TEXT UNDER STUDY: Begin

S002: KOUNIS SYNDROME, AN UNRECOGNIZED PRESENTATION OF ANAPHYLAXIS
Zachary Fleissner, DO; Andrew Hong, MD; Cesar Campos-Cuellar, MD; Alexei Gonzalez-Estrada, MD; R. Doris Wang, MD; Sher-Lu Pai, MD; Mayo Clinic, Jacksonville, Florida

Introduction: The incidence of near-fatal and fatal perioperative anaphylaxis in the US is 1.26 per 100,000 procedures. Kounis syndrome (KS) is an acute coronary syndrome resulting from the activation of an immune cascade.

TEXT UNDER STUDY: End
EXCERPTED DATA: Begin

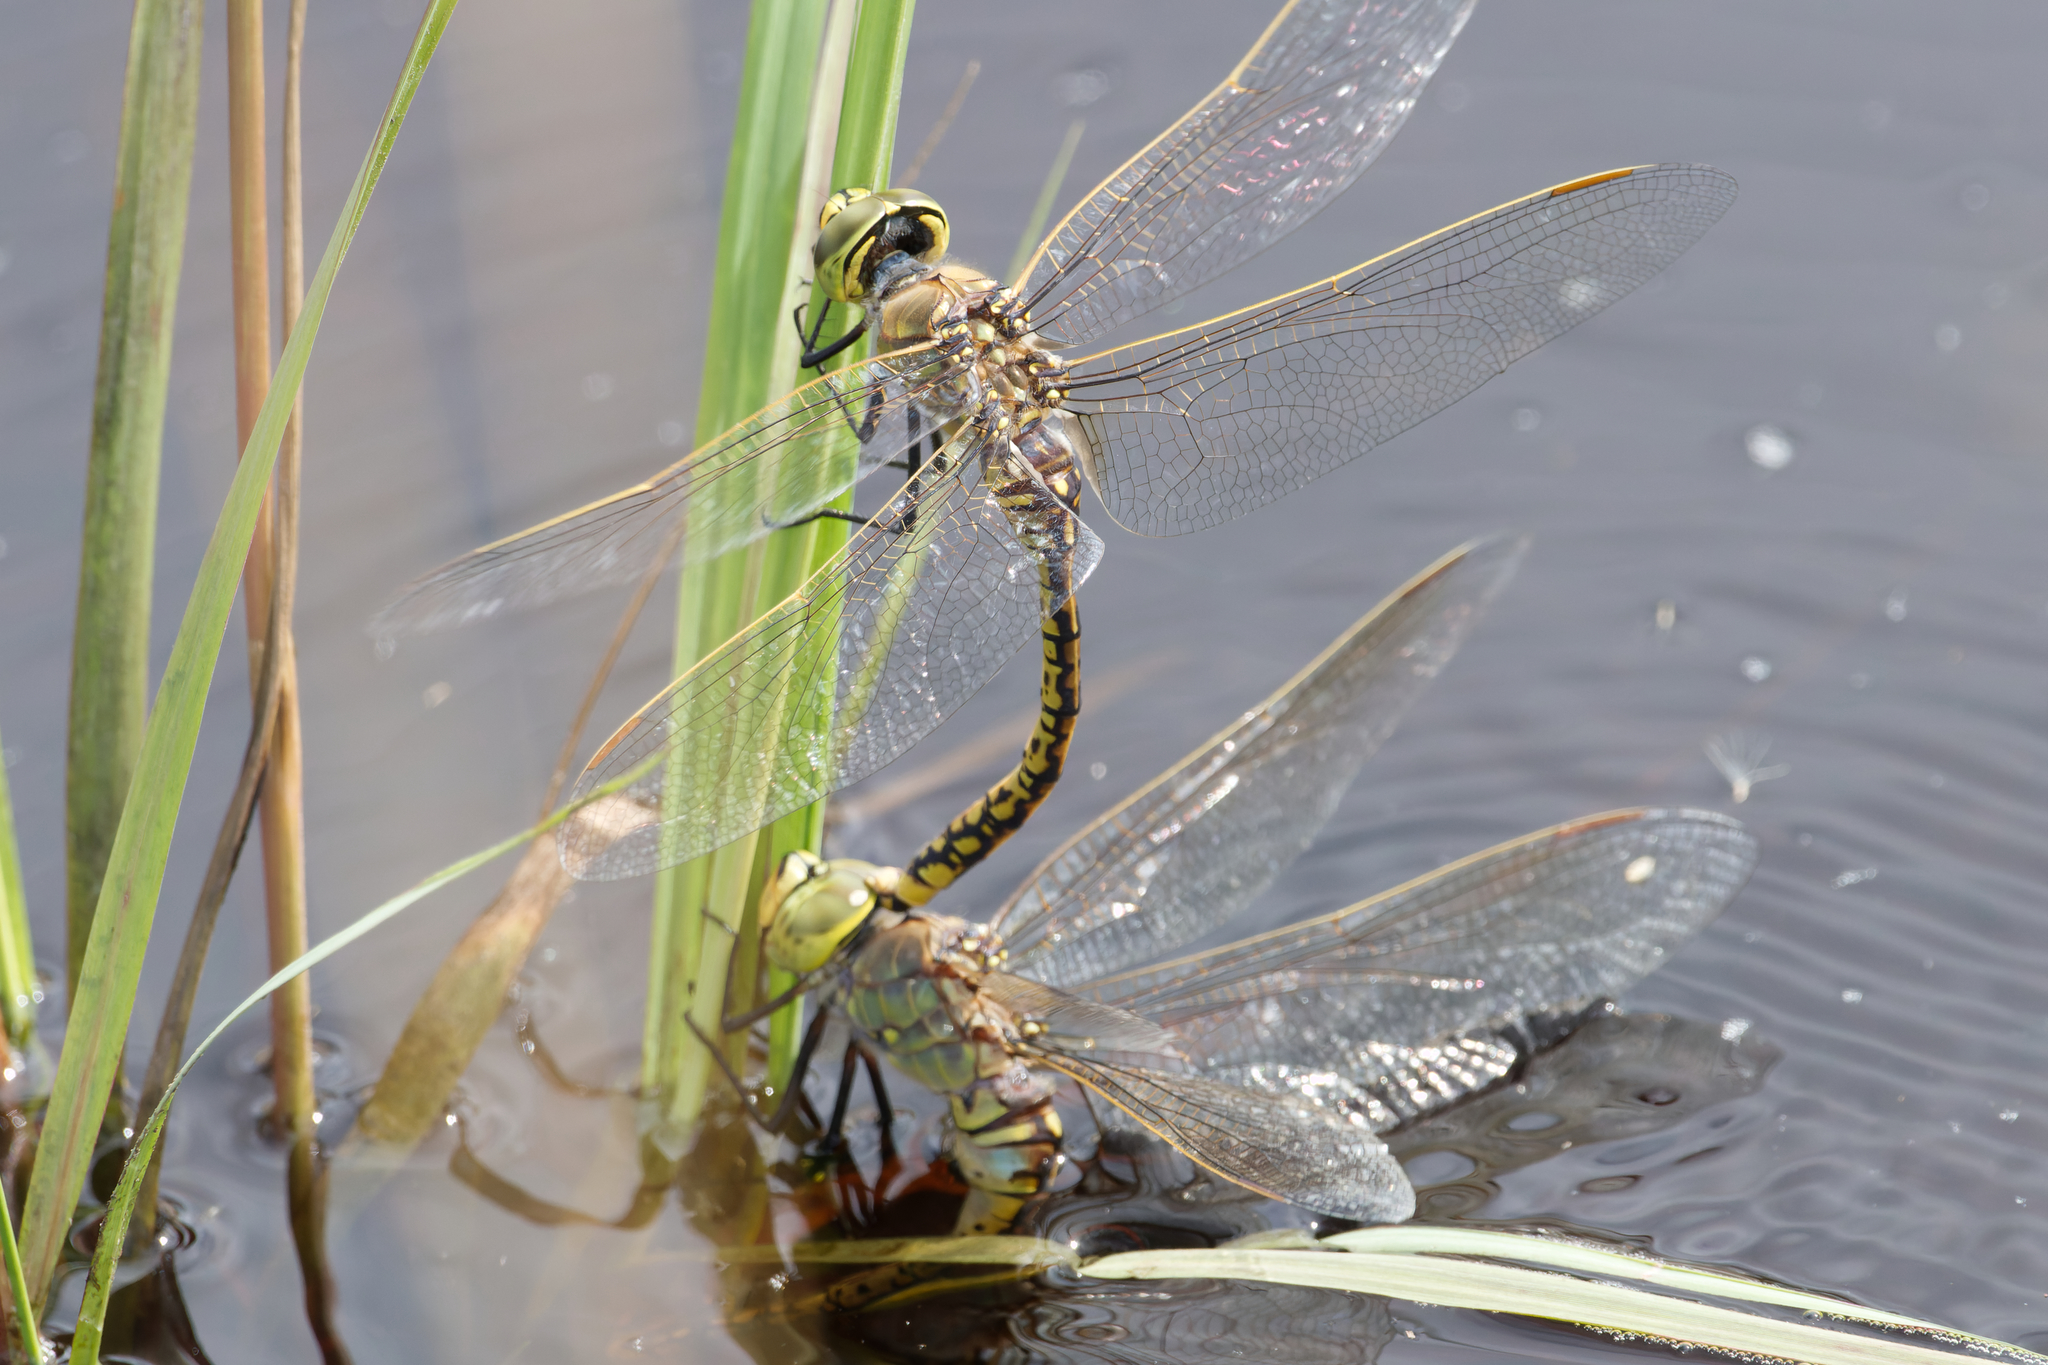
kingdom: Animalia
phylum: Arthropoda
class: Insecta
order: Odonata
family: Aeshnidae
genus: Anax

EXCERPTED DATA: End

• **BRIEF A**
Which people are named as authors in the Kounis syndrome abstract?
• **BRIEF B**
Reproduce the part of the Kounis syndrome abstract between "S002: KOUNIS SYNDROME, AN" and "an immune cascade.", inclusive.

• **WRITTEN REPLY A**
Zachary Fleissner
Andrew Hong
Cesar Campos-Cuellar
Alexei Gonzalez-Estrada
R. Doris Wang
Sher-Lu Pai

• **WRITTEN REPLY B**
S002: KOUNIS SYNDROME, AN UNRECOGNIZED PRESENTATION OF ANAPHYLAXIS
Zachary Fleissner, DO; Andrew Hong, MD; Cesar Campos-Cuellar, MD; Alexei Gonzalez-Estrada, MD; R. Doris Wang, MD; Sher-Lu Pai, MD; Mayo Clinic, Jacksonville, Florida

Introduction: The incidence of near-fatal and fatal perioperative anaphylaxis in the US is 1.26 per 100,000 procedures. Kounis syndrome (KS) is an acute coronary syndrome resulting from the activation of an immune cascade.